31 mars 2011

"Moi ce qui m'a toujours paru bizarre, c'est que les larmes ont été prévues au programme. Ça veut dire qu'on a été prévu pour pleurer. Il fallait y penser. Il y a pas un constructeur qui se respecte qui aurait fait ça."

(Romain Gary, La vie devant soi)

29 mars 2011

"Ils avaient tous les trois les mains enfoncées dans les poches. Ils détestaient les gants. Si tu y réfléchis, de toutes les choses belles que tu peux faire avec les mains, il n'y en a pas une seule que tu puisses faire si tu as mis tes gants.
- On y va?
- On y va."

(Alessandro Baricco, City)

Tellement déçue de l'avoir déjà terminé...

16 mars 2011

Mais

Je me sens coupable mais c'est plus fort que moi. Chaque fois je regrette mais chaque fois je recommence. Parce que c'est pas ça que je veux vraiment. Mais ce que je veux c'est lui. Sauf que c'est pas ça que je veux. Ce que je veux c'est lui... Mais ça, c'est pas ça que je veux.

J'suis faite.

14 mars 2011

Monologue(s)

Elle parle beaucoup, et avec violence, avec ses bras, avec ses yeux, elle fait de grands mouvements, de longues énumérations, des phrases essoufflantes. Tout à coup elle se tait. Je recommence à respirer... en attendant. Il faut très peu de temps avant qu'elle ne reparte.

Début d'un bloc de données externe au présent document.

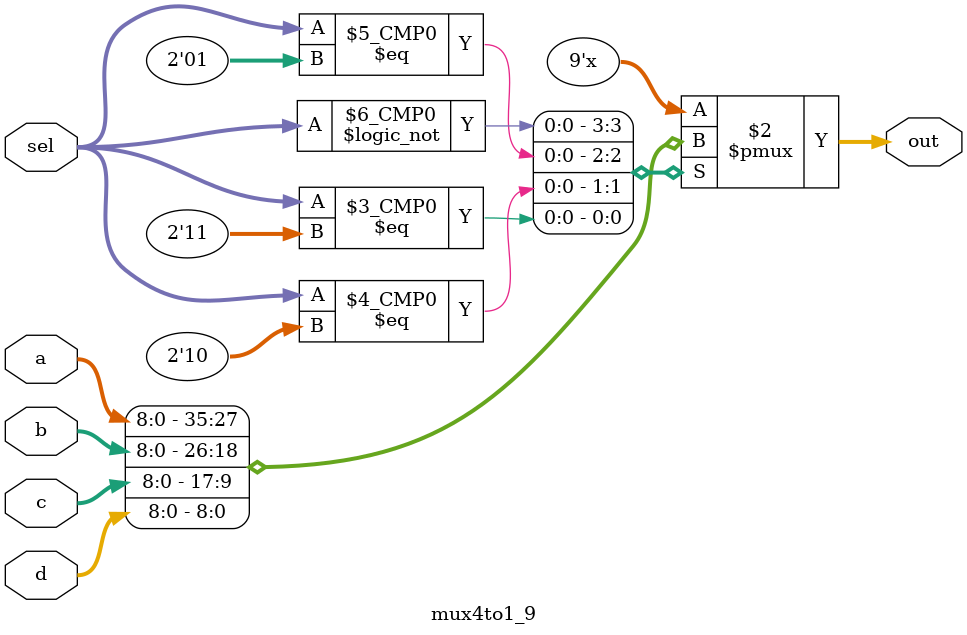
<source format=v>
module mux4to1_9 #(
    parameter WIDTH = 9
) (
    input wire [WIDTH-1 : 0] a,b,c,d,
    input wire [1:0] sel,
    output reg [WIDTH-1 : 0] out
);
    always @(sel or a or b or c or d)
    begin
        case(sel)
            2'd0 : out = a;
            2'd1 : out = b;
            2'd2 : out = c;
            2'd3 : out = d;
            default : out = {WIDTH{1'b0}};
        endcase
    end
endmodule
</source>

Puis, il y a elle, qui ne parle pas avec violence, pas même avec entrain, mais qui parle, inlassablement, advienne que pourra, elle poursuit son idée dans laquelle elle s'est depuis longtemps perdue, mais elle continue, quoi qu'il arrive.

Et qu'arrive-t-il? L'inévitable. La première, les bras en l'air, qui coupe la parole et pour qui ça marche d'habitude mais là non, alors elle s'entête en gesticulant, pendant que la deuxième poursuit sa lente psalmodie sans jamais laisser paraitre un quelconque dérangement. Et elles parlent, comme ça, pendant de très très très longues secondes, toutes les deux sans aucune pause, en ne se regardant même pas.

Parmi les spectacles les plus ridiculement tristes que j'ai eu à observer.

13 mars 2011

Suite d'une fin sans fin

Un décollage toutes les 16 secondes
3,75 crashs à la minute.

11 mars 2011

Une envie d'éternité

- J'ai failli pleurer...
- De tristesse?
- Non...
- De joie?
- Non...
- ...
- D'émotion.

C'est pas de la tristesse ni de la joie, mais une émotion indescriptible qui coupe le souffle. Une conscience vive de l'intensité de ce que j'éprouve pour lui.
La joie de sa peau contre la mienne.
La peine de son éphémérité.

09 mars 2011

Bien

À la question comment ça va? répondre ça va bien!
Et sourire, et provoquer des sourires parce que c'est vrai tout ça, le sourire et la réponse. Dire ça va bien sans regarder par terre, sans douter. Être crédible. Le dire avec enthousiasme parce que c'est vrai, pas par automatisme, ni pour éviter un malaise, juste parce que c'est vrai.
Ça va bien. Le dire.

Ça m'arrive souvent dernièrement.
Ça fait tellement du bien.
"Mais quand il te vient cette folle envie de pleurer, que ça te tord vraiment de partout, que tu n'arrives pas à arrêter ça, alors il n'y a pas moyen de dire un seul mot, plus rien ne veut sortir, tout te revient dans l'autre sens, à l'intérieur, englouti par ces damnés sanglots, naufragé dans le silence de ces larmes stupides. Malédiction. On aurait des tas de choses à dire... Et rien, rien qui arrive à sortir. Peut-on être plus mal fabriqué que ça?"

(Alessandro Baricco, Châteaux de la colère)

04 mars 2011

Suite de la fin

Tu es un gars.
Tu découvres qu'une fille fait ça.
À cause de toi.
C'est sûr, tu te félicites d'avoir pris tes jambes à ton cou.